Task prompt: Change "Episode" to "Part" in the items from the start through the line containing "пола в чернo и блуза/", and reproduce only those lines, with everything else unchanged.

= = = = = = =

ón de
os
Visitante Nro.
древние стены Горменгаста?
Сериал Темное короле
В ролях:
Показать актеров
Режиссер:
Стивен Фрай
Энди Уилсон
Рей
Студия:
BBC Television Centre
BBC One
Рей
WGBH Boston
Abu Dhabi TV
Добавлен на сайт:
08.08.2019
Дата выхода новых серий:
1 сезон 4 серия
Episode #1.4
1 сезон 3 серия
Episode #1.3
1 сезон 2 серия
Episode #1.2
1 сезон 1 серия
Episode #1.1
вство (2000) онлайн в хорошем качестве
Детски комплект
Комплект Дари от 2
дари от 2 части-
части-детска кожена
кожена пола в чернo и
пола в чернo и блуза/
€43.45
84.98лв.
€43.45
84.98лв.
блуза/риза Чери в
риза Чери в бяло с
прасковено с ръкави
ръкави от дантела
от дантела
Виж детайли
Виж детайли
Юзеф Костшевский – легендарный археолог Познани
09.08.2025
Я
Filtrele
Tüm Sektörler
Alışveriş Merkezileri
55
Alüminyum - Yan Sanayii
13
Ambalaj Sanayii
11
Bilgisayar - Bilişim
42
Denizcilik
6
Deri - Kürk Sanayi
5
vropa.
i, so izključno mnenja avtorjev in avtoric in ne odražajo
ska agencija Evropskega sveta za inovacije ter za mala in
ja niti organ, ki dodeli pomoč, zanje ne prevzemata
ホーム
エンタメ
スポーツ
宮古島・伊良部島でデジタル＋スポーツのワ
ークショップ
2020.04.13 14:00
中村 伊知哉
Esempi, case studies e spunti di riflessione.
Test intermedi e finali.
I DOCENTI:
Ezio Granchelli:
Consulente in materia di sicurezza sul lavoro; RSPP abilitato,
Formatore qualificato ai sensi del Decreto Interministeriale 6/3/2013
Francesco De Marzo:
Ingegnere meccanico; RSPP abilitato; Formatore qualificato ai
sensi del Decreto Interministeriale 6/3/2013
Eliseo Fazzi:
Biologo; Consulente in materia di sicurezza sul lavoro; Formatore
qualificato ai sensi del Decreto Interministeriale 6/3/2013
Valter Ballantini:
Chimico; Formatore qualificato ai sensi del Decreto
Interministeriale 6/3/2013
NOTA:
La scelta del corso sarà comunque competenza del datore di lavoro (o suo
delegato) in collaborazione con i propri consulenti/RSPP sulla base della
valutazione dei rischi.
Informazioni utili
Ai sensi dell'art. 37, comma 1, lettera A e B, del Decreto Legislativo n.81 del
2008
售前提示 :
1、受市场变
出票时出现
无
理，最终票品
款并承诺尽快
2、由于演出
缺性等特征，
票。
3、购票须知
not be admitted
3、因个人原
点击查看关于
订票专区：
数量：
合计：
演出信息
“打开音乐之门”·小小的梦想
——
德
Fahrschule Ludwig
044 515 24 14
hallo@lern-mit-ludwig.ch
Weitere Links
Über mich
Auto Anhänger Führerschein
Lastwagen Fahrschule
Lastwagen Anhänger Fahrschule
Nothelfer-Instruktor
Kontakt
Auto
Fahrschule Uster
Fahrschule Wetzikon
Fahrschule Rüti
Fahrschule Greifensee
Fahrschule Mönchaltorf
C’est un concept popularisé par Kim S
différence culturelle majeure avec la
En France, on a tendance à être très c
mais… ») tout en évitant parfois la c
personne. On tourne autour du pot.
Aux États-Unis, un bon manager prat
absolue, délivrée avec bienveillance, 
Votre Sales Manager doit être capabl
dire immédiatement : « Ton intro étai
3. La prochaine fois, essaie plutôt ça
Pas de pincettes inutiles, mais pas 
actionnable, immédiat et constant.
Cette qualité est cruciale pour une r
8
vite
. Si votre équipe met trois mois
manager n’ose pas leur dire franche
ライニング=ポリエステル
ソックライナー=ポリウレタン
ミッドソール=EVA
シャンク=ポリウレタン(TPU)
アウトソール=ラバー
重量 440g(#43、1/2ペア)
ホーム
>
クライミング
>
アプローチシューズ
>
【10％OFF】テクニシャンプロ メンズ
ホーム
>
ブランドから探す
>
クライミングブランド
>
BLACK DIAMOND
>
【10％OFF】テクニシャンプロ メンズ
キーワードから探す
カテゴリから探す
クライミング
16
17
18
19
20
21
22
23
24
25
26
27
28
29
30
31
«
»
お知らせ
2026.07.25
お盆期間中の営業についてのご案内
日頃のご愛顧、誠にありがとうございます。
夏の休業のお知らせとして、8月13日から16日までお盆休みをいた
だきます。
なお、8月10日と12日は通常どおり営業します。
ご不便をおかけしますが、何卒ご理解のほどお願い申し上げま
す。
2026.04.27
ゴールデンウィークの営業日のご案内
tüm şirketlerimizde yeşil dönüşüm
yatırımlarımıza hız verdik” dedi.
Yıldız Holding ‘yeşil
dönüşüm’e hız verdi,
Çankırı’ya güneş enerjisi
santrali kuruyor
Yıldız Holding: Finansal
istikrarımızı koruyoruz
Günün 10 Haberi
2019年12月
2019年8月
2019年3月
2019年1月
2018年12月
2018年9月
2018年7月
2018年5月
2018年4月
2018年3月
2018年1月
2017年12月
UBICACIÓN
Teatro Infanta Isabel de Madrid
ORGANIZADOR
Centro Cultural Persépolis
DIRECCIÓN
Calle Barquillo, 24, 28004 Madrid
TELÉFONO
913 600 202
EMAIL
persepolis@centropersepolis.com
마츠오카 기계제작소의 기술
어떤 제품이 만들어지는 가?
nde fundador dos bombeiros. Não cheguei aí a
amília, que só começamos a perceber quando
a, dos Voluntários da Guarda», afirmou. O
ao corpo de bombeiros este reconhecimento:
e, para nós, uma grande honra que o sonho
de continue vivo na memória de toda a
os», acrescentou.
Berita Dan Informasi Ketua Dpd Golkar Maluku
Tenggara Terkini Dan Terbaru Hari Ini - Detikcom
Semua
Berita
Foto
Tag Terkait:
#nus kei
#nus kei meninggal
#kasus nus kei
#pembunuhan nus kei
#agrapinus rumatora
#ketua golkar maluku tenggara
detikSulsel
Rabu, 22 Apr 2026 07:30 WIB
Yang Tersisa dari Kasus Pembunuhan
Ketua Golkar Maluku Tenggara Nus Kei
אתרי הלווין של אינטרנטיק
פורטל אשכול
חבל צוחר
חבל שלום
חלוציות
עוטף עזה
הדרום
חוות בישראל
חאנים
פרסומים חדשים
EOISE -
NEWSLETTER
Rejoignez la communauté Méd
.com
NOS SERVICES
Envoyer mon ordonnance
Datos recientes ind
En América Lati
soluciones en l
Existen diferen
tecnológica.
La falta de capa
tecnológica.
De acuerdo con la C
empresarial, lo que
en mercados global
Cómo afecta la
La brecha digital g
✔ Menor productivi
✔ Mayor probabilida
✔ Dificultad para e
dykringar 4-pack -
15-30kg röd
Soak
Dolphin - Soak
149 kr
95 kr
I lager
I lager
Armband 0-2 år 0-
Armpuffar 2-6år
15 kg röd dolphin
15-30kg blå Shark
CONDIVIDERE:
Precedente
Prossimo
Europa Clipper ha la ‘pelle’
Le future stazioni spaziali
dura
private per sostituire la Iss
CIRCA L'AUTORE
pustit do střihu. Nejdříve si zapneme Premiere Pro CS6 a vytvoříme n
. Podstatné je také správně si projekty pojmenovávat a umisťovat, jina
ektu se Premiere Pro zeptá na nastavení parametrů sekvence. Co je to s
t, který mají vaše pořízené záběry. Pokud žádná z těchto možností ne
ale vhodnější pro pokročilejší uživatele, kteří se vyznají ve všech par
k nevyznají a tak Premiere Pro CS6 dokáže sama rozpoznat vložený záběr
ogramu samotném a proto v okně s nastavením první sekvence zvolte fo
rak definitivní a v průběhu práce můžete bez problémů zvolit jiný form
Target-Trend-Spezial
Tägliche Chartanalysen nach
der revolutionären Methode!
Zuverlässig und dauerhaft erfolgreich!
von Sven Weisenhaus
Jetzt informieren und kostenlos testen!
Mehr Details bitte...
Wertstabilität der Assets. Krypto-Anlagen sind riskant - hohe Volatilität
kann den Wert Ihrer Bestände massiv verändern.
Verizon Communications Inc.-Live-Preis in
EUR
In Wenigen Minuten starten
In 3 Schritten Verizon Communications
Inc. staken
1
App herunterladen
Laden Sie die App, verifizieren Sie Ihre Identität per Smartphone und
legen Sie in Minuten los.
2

= = = = = = =

Response area:
ón de
os
Visitante Nro.
древние стены Горменгаста?
Сериал Темное короле
В ролях:
Показать актеров
Режиссер:
Стивен Фрай
Энди Уилсон
Рей
Студия:
BBC Television Centre
BBC One
Рей
WGBH Boston
Abu Dhabi TV
Добавлен на сайт:
08.08.2019
Дата выхода новых серий:
1 сезон 4 серия
Part #1.4
1 сезон 3 серия
Part #1.3
1 сезон 2 серия
Part #1.2
1 сезон 1 серия
Part #1.1
вство (2000) онлайн в хорошем качестве
Детски комплект
Комплект Дари от 2
дари от 2 части-
части-детска кожена
кожена пола в чернo и
пола в чернo и блуза/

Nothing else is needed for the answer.